# Where is NFL games and Talk radio on Dishnetwork sirus???



## churdie (May 4, 2003)

Why are these channels left off?? is it a money thing charlie???


----------



## Mark Lamutt (Mar 24, 2002)

Because Dish only has the rights by contract to transmit the Sirius music channels. Got nothing to do with money, has everything to do with Sirius wanting you to subscribe to get the full service.


----------



## Geronimo (Mar 23, 2002)

We received 61 music channels at no additional cost to us. It would have been nice to get even more for no additional cost but we did not.


----------



## RoadRunner (Jun 17, 2004)

It also has to do with the rights Sirius has to the material. Sirius cannot provide those things to Dish (or to their own subscribers via the internet) anyway except through the SDARS services.
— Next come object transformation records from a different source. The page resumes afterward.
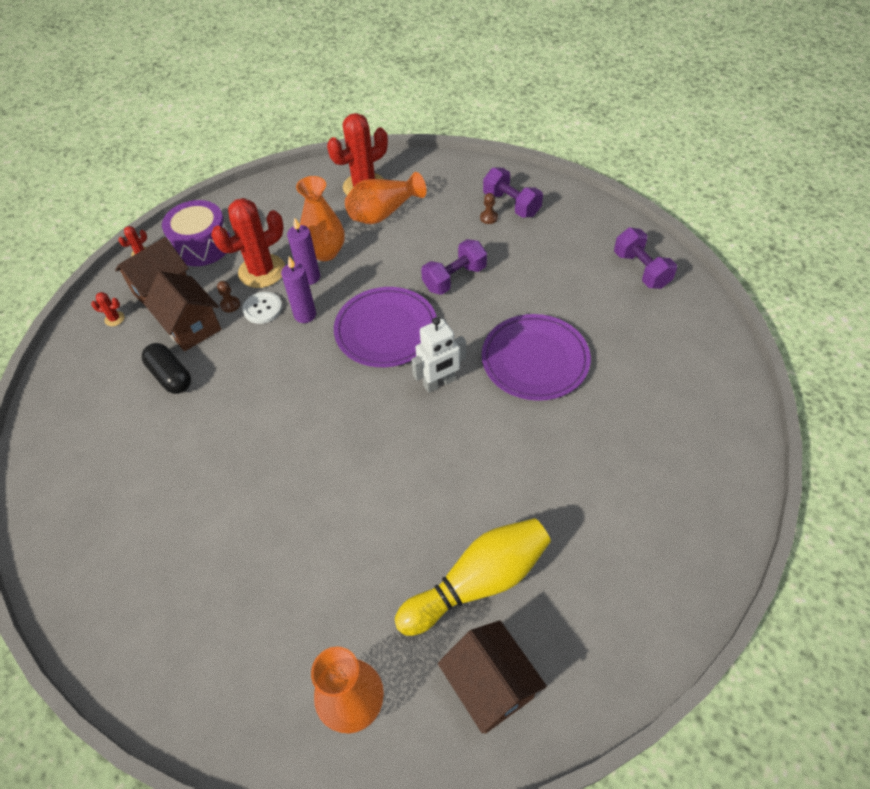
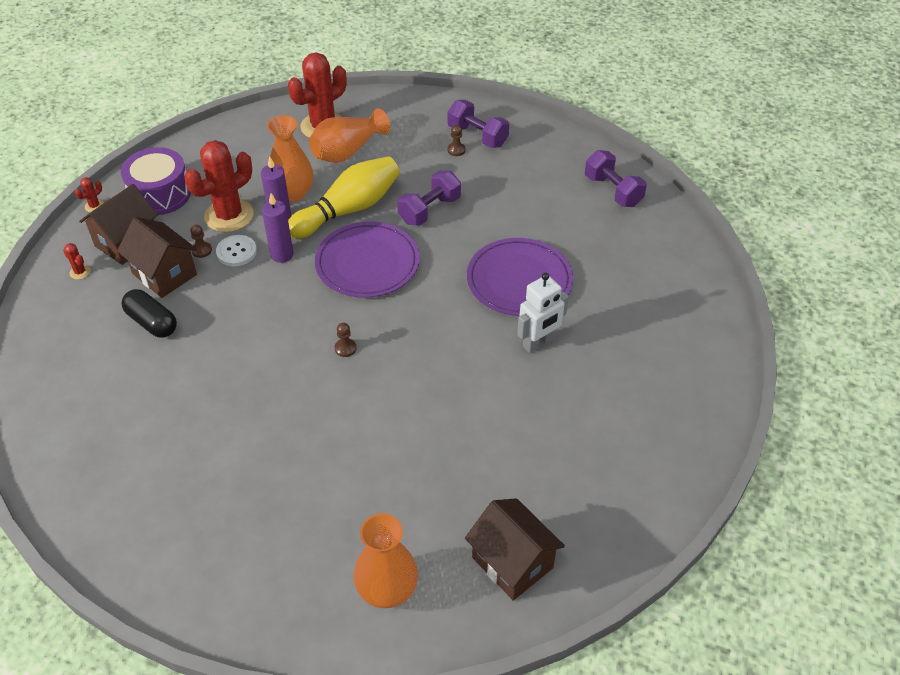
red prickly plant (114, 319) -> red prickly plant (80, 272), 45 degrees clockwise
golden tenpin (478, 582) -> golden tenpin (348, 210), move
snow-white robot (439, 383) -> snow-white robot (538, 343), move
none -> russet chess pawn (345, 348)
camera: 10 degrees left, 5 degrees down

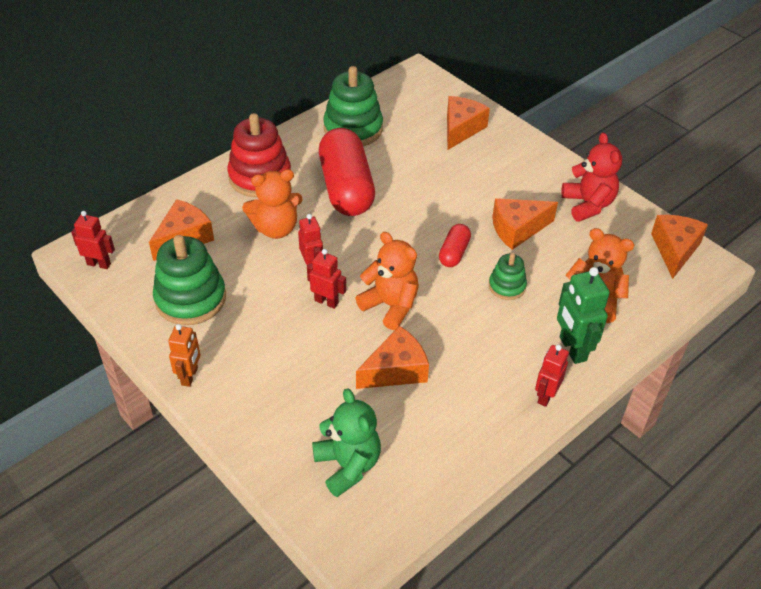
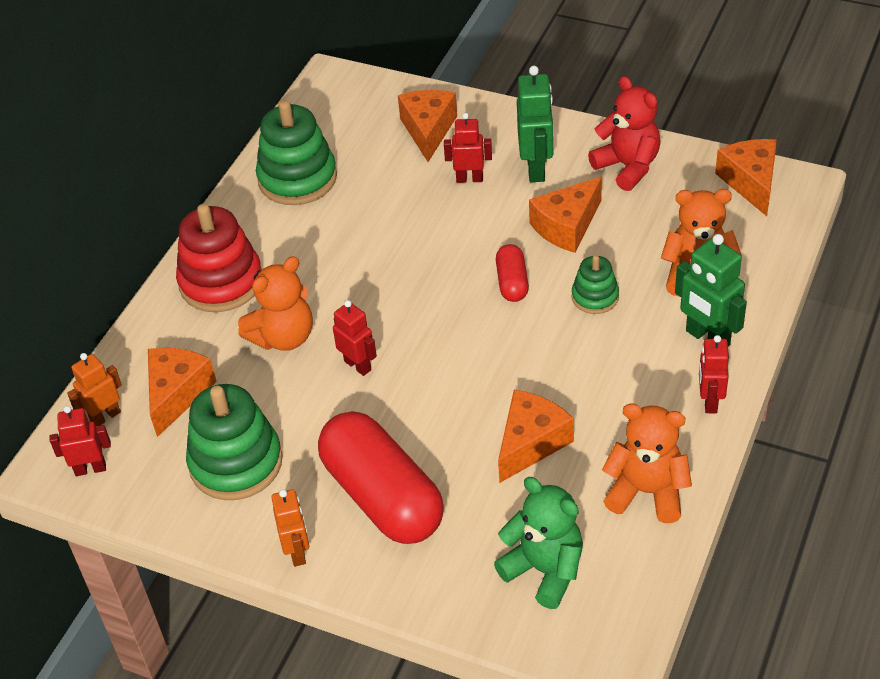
red robot (326, 301) -> red robot (469, 179), move
red pill shape (346, 188) -> red pill shape (383, 496), move
orange stuffed bear (390, 306) -> orange stuffed bear (647, 492), move
none -> orange robot (105, 416)
none -> leaf-green robot (536, 169)
camera: 20 degrees left, 0 degrees up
Sirius does not own the rights to sell the NFL broadcasts to anyone but it's own customers.


----------



## churdie (May 4, 2003)

wonder if sirus gives discount to dish sub, sure would benifit dish, just think Charlie could say you can listen to all NFL games via dish, and its FREE unlike Directv.


----------



## dnsc_installer (Sep 11, 2004)

Just activate directly with Sirius, the price is almost the exact same and you get all the channels. It is 12.95 a month with a 5 dollar fee if you activate online, and a 15 dollar fee if you activate with a Sirius CSR


----------